Au milieu des circonstances tragiques qui les dépassaient, pris dans un engrenage fatal dont aucun
n’était individuellement responsable, ils n’ont pris les armes au fond que pour une seule raison : parce
qu’ils préféraient mourir en hommes libres plutôt que de vivre en esclaves. Ce qu’ils ont fait c’est plus
qu’on ne pouvait demander à des hommes et ils l’ont fait. Trente ans plus tard, aux Glières où j’irai me
recueillir demain, une poignée d’hommes allaient eux aussi faire le sacrifice de leurs vies en
proclamant : « vivre libre ou mourir ! »
Jeunesse de France, souvenez-vous toujours de ce que vous devez aux femmes et aux hommes qui
furent si grands dans l’épreuve et dans le malheur !
Nul désormais ne racontera plus à ses petits-enfants ou à ses arrière-petits-enfants la vie terrible des
tranchées, ni les combats de l’Argonne, ni ceux du chemin des Dames. Nul n’entendra plus le vieux
Poilu dire à ses petits-enfants ou à ses arrière-petits-enfants : ne faites plus jamais la guerre.
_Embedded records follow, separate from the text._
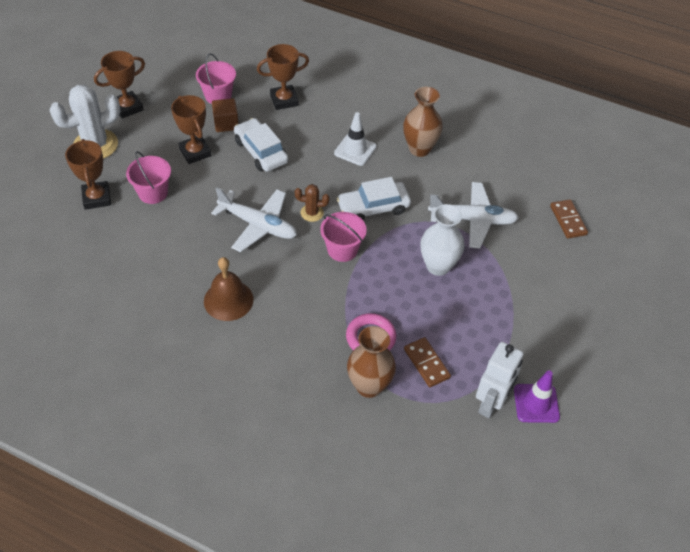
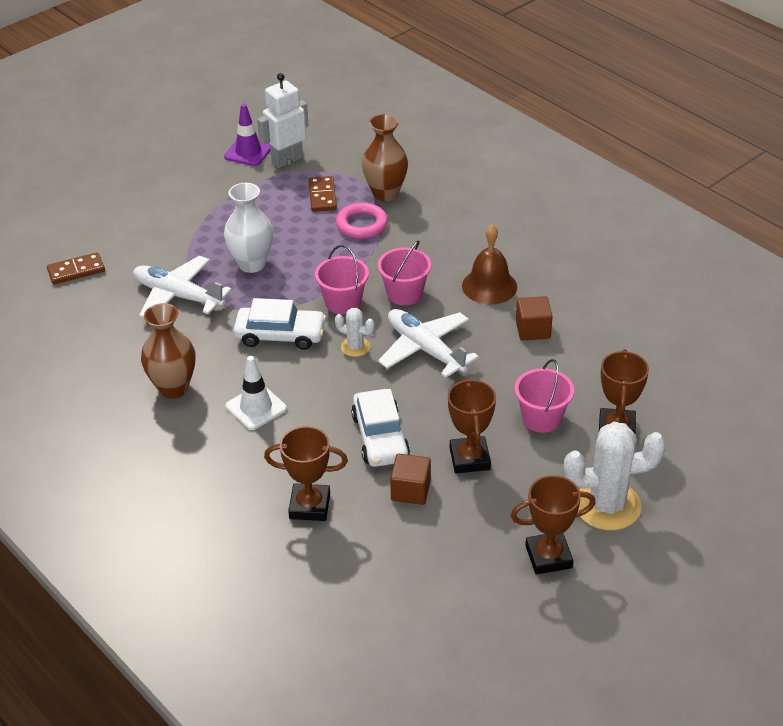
camera: 155 degrees left, 10 degrees down
pink bucket [196,53,236,104] -> pink bucket moved to [378,240,431,305]
brown cactus [295,184,329,222] -> white cactus [335,308,375,357]
brown domino [550,199,588,239] -> brown domino turned 60 degrees clockwise [47,252,105,284]
none -> brown cube [516,296,553,341]

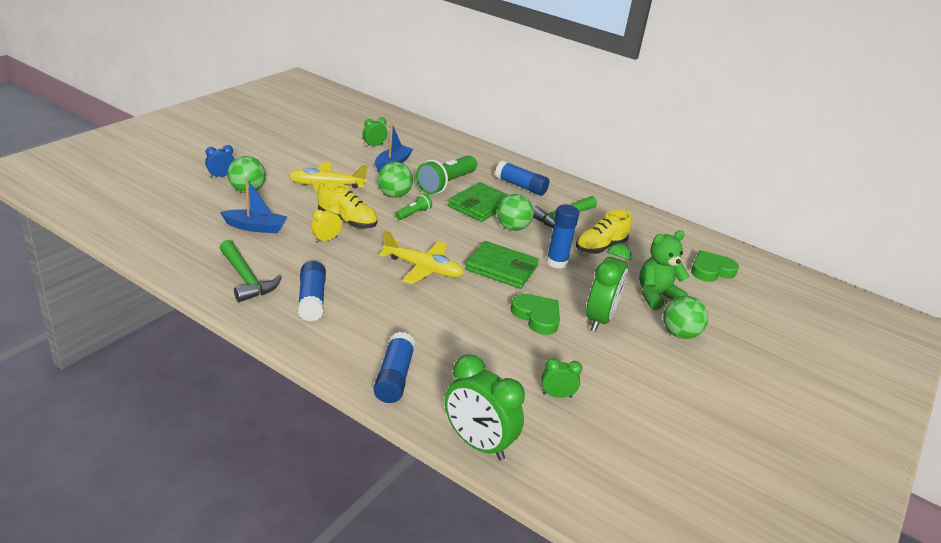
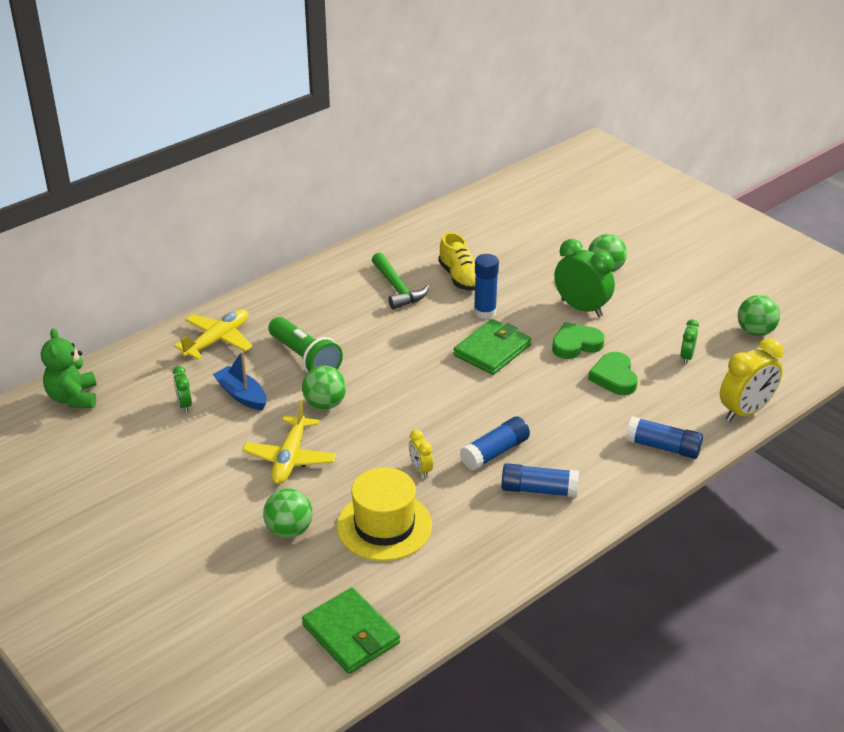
camera: 70 degrees left, 5 degrees up
blue clock [205,145,234,178] -> none
green hammer [219,240,282,302] -> none
blue boat [220,178,288,233] -> yellow hat [337,467,432,561]
yellow shoe [317,181,377,229] -> none
yellow plane [379,231,464,284] -> yellow plane moved to [174,309,253,360]
green flashlight [395,194,432,220] -> none
green clock [445,354,525,460] -> yellow clock [720,338,783,421]
green wallet [448,182,508,222] -> green wallet moved to [302,588,400,674]
blue glue stick [495,160,549,196] -> blue glue stick moved to [460,416,530,471]
green ball [497,194,534,231] -> green ball moved to [738,295,780,336]
green teddy bear [639,230,689,310] -> green teddy bear moved to [41,328,97,408]
green heart [691,250,739,282] -> green heart moved to [588,352,638,395]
Il est de notre devoir que, par-delà l’Histoire, la mémoire demeure malgré tout vivante. C’est un
devoir national, c’est un devoir humain. On ne construit pas son avenir en oubliant son passé, mais en
l’assumant et en le surmontant.
Mais le souvenir est fragile quand la mort est passée.
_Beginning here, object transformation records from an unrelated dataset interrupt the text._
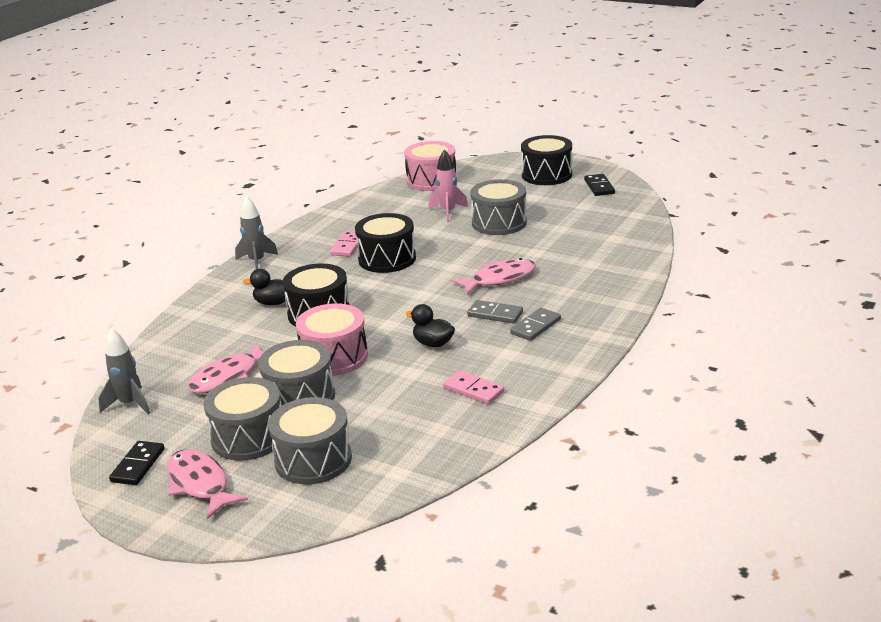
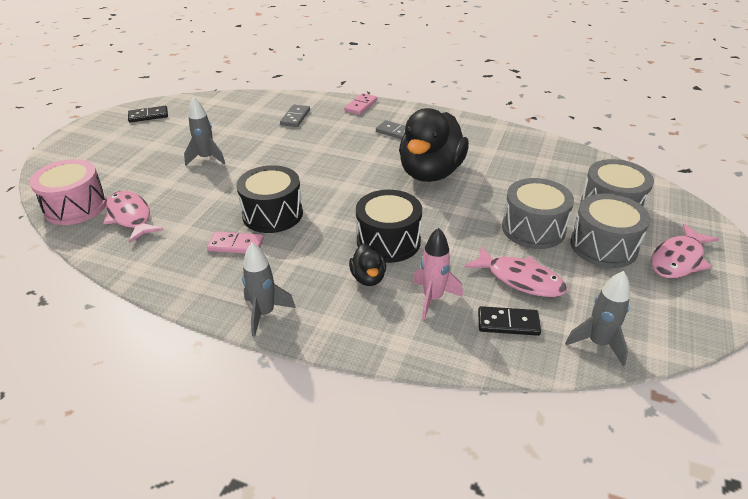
camera: 100 degrees left, 10 degrees up
black domino [109,441,165,485] -> black domino moved to [478,306,541,336]
pink drum [296,303,368,376] -> none
black duck [406,304,455,347] -> black duck [399,108,469,182], size x2.25
pink rocket [429,149,468,222] -> pink rocket moved to [413,228,463,320]
pink domino [443,370,504,404] -> pink domino moved to [344,93,377,115]
pink fish [451,258,536,295] -> pink fish moved to [103,191,164,243]
grey domino [467,300,523,324] -> grey domino moved to [280,105,310,127]
grey drum [470,179,527,235] -> grey rocket [184,97,225,165]
black drum [521,135,572,185] -> none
Un autre immigré, engagé volontaire en 1914, avait écrit en partant à la guerre à celle qu’il aimait :
« Si je mourais là-bas sur le front de l’armée
Tu pleurerais un jour et puis mon souvenir s’éteindrait
Si je meurs là bas souvenir qu’on oublie
Souviens t’en quelquefois (…) »
Il s’appelait Guillaume Apollinaire, il avait vingt quatre ans, il aimait la vie comme on l’aime à vingt
ans, il n’avait pas de haine. Il était le fils d’un père italien et d’une mère d’origine balte. Il fut blessé à
la tempe. Affaibli par sa blessure, il mourut de la grippe espagnole en 1918.
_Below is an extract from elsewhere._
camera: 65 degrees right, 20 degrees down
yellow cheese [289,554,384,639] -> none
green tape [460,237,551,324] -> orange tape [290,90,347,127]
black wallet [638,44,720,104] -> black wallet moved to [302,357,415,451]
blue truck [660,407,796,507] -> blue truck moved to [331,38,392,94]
Il est, comme des millions d’autres, le frère de Lazare par delà la mort et pour l’éternité. Il est le frère
de cet homme dont la mort paisible referme les dernières blessures avec lesquelles tant de femmes et
d’hommes ont dû apprendre à vivre. Il est, comme des millions d’autres, le frère de cet homme dont le
sort a voulu qu’il fût l’ultime survivant mystérieusement choisi, peut être parce qu’il en était digne
tout simplement, pour témoigner du grand rêve de fraternité qui unissait tous ceux qui avaient connu
cet enfer où chacun, au milieu du massacre, s’était demandé un jour s’il était encore un homme.
En cet instant, dans toute la France la pensée de chacun se tourne vers ces femmes et ces hommes qui
nous ont appris la grandeur du patriotisme qui est l’amour de son pays et la détestation du
nationalisme qui est la haine des autres. Et par delà le silence de la mort, ils nous parlent encore au
nom de ce qu’ils ont enduré. Ils nous disent que la compréhension, le respect et la solidarité humaine
sont les seuls remparts contre la barbarie qui, à chaque instant, si nous n’y prenons pas garde, peut
menacer à nouveau de submerger le monde.
Nous ne les oublierons jamais.
Nicolas SARKOZY
(Cet article est publié dans ce blog depuis le 18/3/2008).